Swedish wunderkind Amanda Mair is the kind of preposterously gifted teenager who encapsulates everything that pop’s young dream should be about. She’s got the photogenic model looks, a voice that glides out of the speakers like living silk, and most importantly, the songs to match. For those wooed by Niki And The Dove‘s fantastical airy soundscapes, Mair’s debut album hits the spot like a drop of sweet nectar. Said And Done is a sheer joy to listen to, all oriental strings and glimmering star-light twinkles kissing up against each-other in a beautiful union of songwriting knack and inherently Scandinavian melody.
Lead single Doubt sits nicely alongside the likes of Robyn and Vanbot; Mair’s voice reaching out with a maturity far beyond her years – there’s a soul-searching yearning in it that sweeps over the melange of electronics with a sensibility that recalls some lost ’80s gem. And then, in the middle-eight, Mair speaks out to us, imploring “Will love destroy me… will love destroy this weeping heart of mine?” It’s a moment of spirit-shattering fragility and tenderness, so bereft the lines feel like they’re on the cusp of fluttering away into the breeze. It’s utterly magic, and the ghostly backing vocals that intersperse both this song and House are really quite lovely.
There’s a real cutesy sweetness to a good chunk of the songs here, but never in the twee, saccharine way that has so characterised the likes of Birdy. No, Mair’s sound is something far more musically accomplished, and even by-the-numbers piano ballads like You’ve Been Here Before and Skinnarviksberget tug at the heartstrings in a way that feels refreshingly genuine. “Won’t you give me an hour of your precious time?” she tentatively asks on the latter – the answer could only ever be to happily oblige. Mair’s album poses itself in front of the listener like a well-wrapped Christmas gift, all done up in tinsel and bows; so charmingly presented, so endearing, that to refuse it would be to confess to a heart of stone.
Sense manages to do the whole tuneful quirk-pop thing better than a hundred plays of Somebody That I Used To Know could. This is a girl that, still in her formative years, knows both herself and her sense of artistic integrity better than most people do at 40. For a debut effort, Amanda Mair’s record offers both startling clarity and cohesiveness, a cherry picked smattering of so many inter-related pop elements, here weaved together into a lustrous tapestry of accomplishment.
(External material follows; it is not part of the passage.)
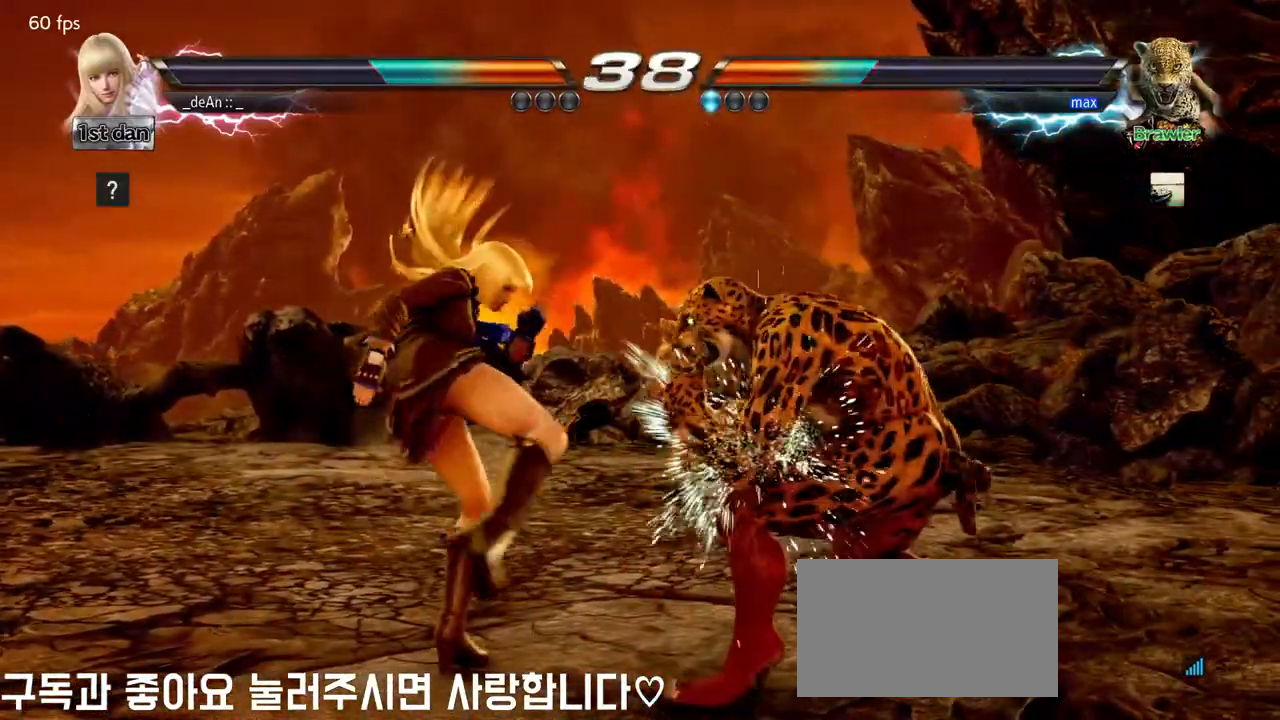
{"buttons": [], "left_stick": "left", "events": [[400, "left_stick", "left"]]}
Usually, when the phrase child protégé is bandied around, it comes with connotations of precocious über-brats drowning in their own smugness. In Mair’s case, her skills are presented without a hint of ego. Instead, her debut stands as testament to a remarkable individual on the cusp of womanhood.
When it comes to the brightest, most encouragingly talented new pop songstresses, Amanda Mair is trailblazing away in the upper echelons. If this is what she’s producing aged 17, the thought of what marvels she might work in the years to come is positively breathtaking.